Cuba’s Ministry of Health denies having any cases of acute childhood hepatitis of unknown origin

That Minister of Health (MINSAP) Cuba denied this Saturday that it had detected a case of childhood acute hepatitis of unknown origindisease confirmed by the World Health Organization (WHO) in about eleven countries so far, reports EFE.

Director of Epidemiology of the Ministry of Public Health, Francisco Durán, announced to the official newspaper grandmother What “Information about the presence of this disease in Cuba is completely untrue and baseless. maliciously circulated on social networks”.

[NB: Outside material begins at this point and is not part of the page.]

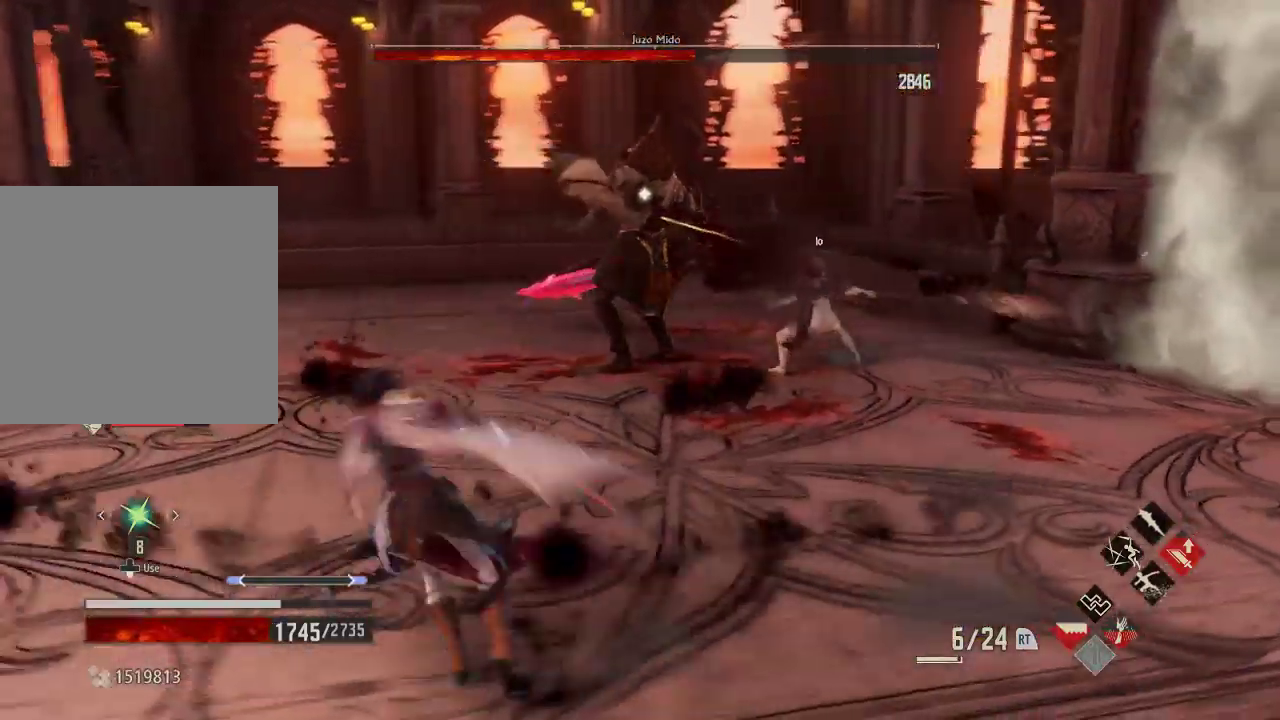
{"dt_ms": 500, "buttons": [], "left_stick": "center", "right_stick": "center", "events": [[67, "left_stick", "down-left"], [367, "left_stick", "center"]]}
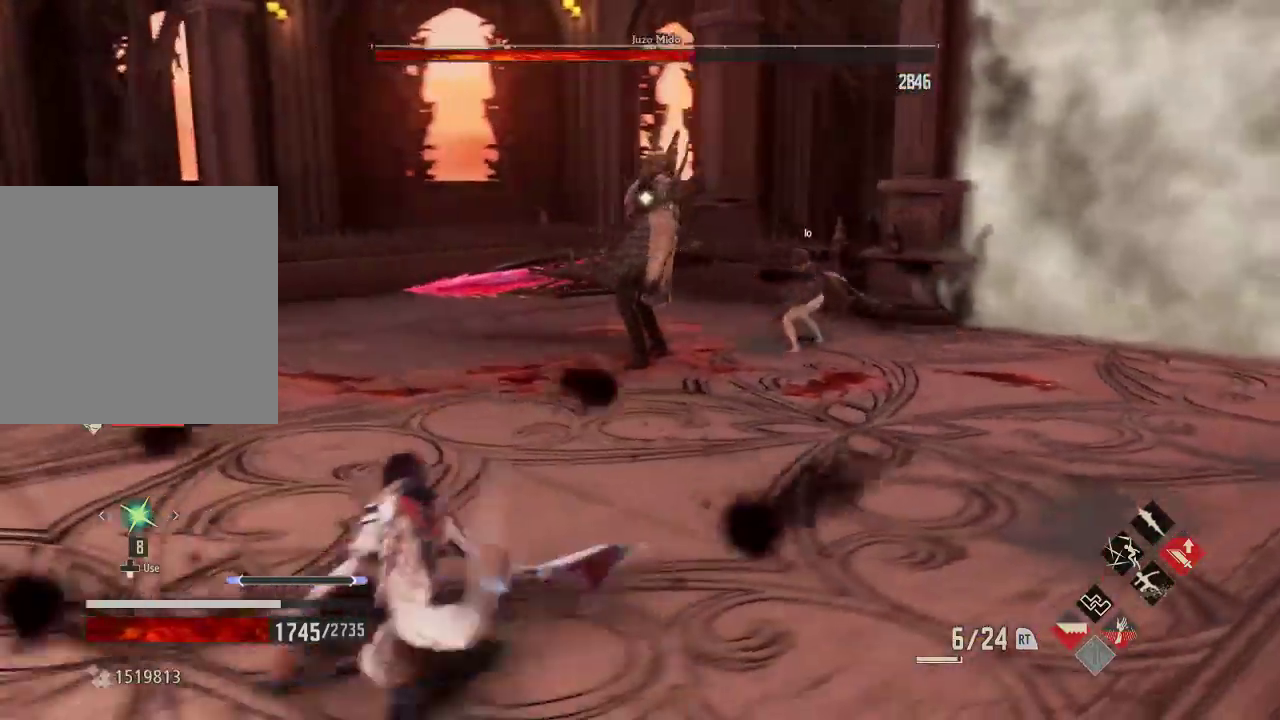
{"dt_ms": 500, "buttons": ["DPAD_DOWN"], "left_stick": "down", "right_stick": "center", "events": [[200, "A", "down"], [367, "A", "up"], [367, "left_stick", "down"], [500, "DPAD_DOWN", "down"]]}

The WHO notes that about one in ten infected children need a liver transplant. after contracting this new disease, the symptoms of which are abdominal pain, diarrhea or vomiting.

The first ten cases of acute hepatitis were reported from the UK to WHO on April 5, in children under ten years of age without previous illness.

The ages of those affected ranged from one month to 16 years, in most cases there is no fever and none of them have the normal viruses associated with this disease (hepatitis A, B, C, D and E) have been detected, the health organization details.

Experts believe that the causative agent of the disease can be an adenovirus which is transmitted by contact or through the air, specifically the F 41, or the more aggressive variant. Nor have they ruled out a virus that has yet to be identified.